Carpaccio of Scallops with Pea Vinaigrette


Carpaccio of Scallops with Pea Vinaigrette

Carpaccio is an Italian appetizer of thinly sliced raw meat drizzled with lemon juice and olive oil. This Carpaccio of Scallops with Pea Vinaigrette is made by thinly slicing raw scallops, lemon juice is added to the mashed pea Vinaigrette before it is drizzled over the sliced scallops.
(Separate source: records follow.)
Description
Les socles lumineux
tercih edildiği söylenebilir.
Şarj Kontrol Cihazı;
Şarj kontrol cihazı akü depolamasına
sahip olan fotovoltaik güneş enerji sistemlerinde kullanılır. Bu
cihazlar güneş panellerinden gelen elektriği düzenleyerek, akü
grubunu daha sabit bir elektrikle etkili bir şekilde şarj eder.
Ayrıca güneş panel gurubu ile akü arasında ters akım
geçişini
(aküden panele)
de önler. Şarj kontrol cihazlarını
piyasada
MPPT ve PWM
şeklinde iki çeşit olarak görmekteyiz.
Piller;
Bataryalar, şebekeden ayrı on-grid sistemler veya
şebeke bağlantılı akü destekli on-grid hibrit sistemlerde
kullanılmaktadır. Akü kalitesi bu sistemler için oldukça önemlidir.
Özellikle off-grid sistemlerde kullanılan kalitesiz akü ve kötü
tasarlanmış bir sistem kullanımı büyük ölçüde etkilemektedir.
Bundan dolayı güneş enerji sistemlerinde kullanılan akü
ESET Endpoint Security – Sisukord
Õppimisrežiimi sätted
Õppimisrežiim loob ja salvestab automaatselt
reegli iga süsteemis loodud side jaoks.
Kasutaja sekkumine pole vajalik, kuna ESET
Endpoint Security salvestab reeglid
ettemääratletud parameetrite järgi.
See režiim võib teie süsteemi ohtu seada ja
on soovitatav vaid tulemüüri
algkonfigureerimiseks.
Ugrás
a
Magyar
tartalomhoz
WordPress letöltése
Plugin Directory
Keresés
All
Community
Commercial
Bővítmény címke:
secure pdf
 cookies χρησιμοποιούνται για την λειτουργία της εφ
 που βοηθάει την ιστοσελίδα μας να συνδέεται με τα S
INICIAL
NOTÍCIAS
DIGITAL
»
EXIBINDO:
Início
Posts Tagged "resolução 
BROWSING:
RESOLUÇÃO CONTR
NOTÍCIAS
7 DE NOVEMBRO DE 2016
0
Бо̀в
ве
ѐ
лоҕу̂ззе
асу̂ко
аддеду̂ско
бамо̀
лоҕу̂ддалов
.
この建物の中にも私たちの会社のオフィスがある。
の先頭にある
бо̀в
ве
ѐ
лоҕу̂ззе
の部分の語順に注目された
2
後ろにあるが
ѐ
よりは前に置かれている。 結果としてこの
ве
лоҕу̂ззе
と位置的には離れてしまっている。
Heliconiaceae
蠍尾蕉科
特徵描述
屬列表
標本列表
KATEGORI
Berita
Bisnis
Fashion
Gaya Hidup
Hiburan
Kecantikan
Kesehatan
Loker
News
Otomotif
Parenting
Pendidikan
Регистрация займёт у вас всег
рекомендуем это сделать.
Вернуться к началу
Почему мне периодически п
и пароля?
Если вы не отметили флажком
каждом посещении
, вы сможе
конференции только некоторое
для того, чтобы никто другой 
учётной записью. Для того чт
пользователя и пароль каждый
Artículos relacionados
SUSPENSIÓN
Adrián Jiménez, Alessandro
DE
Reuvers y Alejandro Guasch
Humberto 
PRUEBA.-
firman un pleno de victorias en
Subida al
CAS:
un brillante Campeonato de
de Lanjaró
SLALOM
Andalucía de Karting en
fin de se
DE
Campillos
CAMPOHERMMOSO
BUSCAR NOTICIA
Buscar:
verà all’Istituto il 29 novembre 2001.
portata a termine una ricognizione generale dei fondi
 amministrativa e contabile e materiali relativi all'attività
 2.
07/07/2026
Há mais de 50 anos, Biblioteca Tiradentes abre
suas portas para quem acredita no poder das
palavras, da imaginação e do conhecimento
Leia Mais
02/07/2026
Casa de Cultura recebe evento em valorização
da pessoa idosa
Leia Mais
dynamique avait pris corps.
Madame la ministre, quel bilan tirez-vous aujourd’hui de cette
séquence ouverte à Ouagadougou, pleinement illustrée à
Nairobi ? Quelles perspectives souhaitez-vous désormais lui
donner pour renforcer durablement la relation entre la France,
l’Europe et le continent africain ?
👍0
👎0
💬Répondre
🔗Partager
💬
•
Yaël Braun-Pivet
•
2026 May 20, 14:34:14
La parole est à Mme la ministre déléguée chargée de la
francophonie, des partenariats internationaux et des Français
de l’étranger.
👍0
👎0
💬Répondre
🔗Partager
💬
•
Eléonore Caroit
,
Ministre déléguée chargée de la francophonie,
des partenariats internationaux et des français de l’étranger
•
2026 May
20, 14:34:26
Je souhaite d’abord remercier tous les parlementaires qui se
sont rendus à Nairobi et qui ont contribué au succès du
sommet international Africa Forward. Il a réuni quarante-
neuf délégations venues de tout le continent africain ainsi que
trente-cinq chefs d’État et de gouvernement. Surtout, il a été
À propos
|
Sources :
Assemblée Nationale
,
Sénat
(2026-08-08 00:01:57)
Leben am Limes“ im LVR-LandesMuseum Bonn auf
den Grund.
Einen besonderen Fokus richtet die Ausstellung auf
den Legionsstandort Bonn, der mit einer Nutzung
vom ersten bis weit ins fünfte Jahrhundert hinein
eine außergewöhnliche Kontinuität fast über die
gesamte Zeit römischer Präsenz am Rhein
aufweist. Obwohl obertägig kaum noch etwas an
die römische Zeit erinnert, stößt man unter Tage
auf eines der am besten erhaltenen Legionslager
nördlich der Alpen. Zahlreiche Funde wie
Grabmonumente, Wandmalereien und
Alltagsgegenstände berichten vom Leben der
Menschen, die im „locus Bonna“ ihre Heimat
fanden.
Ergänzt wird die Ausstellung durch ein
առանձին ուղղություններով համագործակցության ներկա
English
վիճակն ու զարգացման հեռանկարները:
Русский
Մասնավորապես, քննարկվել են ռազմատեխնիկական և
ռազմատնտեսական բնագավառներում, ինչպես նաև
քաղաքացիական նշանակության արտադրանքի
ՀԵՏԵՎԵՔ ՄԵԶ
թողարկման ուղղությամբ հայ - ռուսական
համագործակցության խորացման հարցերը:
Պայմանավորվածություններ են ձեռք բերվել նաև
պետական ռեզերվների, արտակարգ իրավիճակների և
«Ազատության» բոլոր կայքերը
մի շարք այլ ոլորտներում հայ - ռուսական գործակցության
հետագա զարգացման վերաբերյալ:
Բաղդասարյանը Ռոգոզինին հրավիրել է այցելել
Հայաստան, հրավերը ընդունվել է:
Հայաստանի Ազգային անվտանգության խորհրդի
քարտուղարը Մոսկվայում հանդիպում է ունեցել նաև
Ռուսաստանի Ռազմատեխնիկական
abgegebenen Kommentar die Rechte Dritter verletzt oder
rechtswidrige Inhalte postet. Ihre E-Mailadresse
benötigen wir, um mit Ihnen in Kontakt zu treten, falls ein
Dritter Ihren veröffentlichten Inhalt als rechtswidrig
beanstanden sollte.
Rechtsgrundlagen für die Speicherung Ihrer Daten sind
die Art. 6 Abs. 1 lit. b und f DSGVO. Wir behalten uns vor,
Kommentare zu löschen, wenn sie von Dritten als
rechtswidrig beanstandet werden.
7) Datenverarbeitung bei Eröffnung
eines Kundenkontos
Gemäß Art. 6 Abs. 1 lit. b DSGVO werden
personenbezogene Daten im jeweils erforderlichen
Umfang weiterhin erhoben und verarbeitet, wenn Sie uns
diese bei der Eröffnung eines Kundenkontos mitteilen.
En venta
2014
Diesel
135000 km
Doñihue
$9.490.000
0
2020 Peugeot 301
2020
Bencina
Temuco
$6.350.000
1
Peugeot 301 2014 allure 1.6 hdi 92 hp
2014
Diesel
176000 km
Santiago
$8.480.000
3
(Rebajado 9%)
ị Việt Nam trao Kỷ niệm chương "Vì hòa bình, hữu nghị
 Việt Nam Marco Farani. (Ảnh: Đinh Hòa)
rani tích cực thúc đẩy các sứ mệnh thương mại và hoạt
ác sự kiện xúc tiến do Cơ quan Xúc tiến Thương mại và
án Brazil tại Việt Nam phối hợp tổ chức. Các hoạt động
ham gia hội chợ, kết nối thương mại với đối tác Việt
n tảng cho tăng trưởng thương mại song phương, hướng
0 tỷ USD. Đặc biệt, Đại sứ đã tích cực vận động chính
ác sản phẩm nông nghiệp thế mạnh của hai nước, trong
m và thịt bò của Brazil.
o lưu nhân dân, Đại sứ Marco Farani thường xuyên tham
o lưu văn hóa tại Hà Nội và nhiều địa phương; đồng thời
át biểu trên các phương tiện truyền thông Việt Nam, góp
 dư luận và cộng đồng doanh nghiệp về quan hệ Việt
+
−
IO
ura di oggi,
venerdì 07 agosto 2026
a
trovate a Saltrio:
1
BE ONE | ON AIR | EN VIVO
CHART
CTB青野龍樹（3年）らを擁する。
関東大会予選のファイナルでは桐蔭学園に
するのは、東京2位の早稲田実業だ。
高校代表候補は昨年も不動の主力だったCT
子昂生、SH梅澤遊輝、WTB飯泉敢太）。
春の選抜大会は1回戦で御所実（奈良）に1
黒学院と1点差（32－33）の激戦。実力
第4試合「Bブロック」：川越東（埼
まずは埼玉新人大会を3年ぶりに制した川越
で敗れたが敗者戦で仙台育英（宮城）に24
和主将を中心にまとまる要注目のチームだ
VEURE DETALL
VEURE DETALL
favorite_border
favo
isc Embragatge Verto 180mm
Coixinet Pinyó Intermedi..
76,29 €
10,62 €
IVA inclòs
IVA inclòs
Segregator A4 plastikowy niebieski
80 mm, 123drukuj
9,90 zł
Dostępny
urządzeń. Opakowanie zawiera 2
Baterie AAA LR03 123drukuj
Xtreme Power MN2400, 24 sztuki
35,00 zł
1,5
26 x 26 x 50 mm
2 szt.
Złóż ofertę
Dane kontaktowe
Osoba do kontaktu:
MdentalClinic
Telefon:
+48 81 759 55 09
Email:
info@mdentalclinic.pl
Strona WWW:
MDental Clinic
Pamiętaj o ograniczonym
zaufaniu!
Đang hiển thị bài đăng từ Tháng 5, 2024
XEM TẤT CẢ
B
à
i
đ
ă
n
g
Carpaccio of Scallops with Pea Vinaigrette Recipe

Serves 4


16 large scallops

Blanched peas and chervil, to serve

Pea Vinaigrette

150g frozen petite peas

2 tsp Dijon mustard

¼ cup olive oil

1 tbsp sherry

1 tsp sugar

Juice of ½ lemon


To make pea vinaigrette, blanch peas in boiling water for 2-3 minutes. Drain in a sieve and run under cold water. Place in a glass bowl. Using a fork, mash peas roughly. Stir in mustard, oil, sherry and sugar. Season to taste and combine.

Prepare scallops by removing orange coral and washing white flesh. Pat dry with paper towel. Using a very sharp thin-bladed knife, very thinly slice scallops horizontally. Place on a plate. Refrigerate until ready to use.

Season scallops and arrange on serving platter. Stir lemon juice into vinaigrette. Drizzle vinaigrette over scallops. To serve, garnish with blanched peas and chervil sprigs.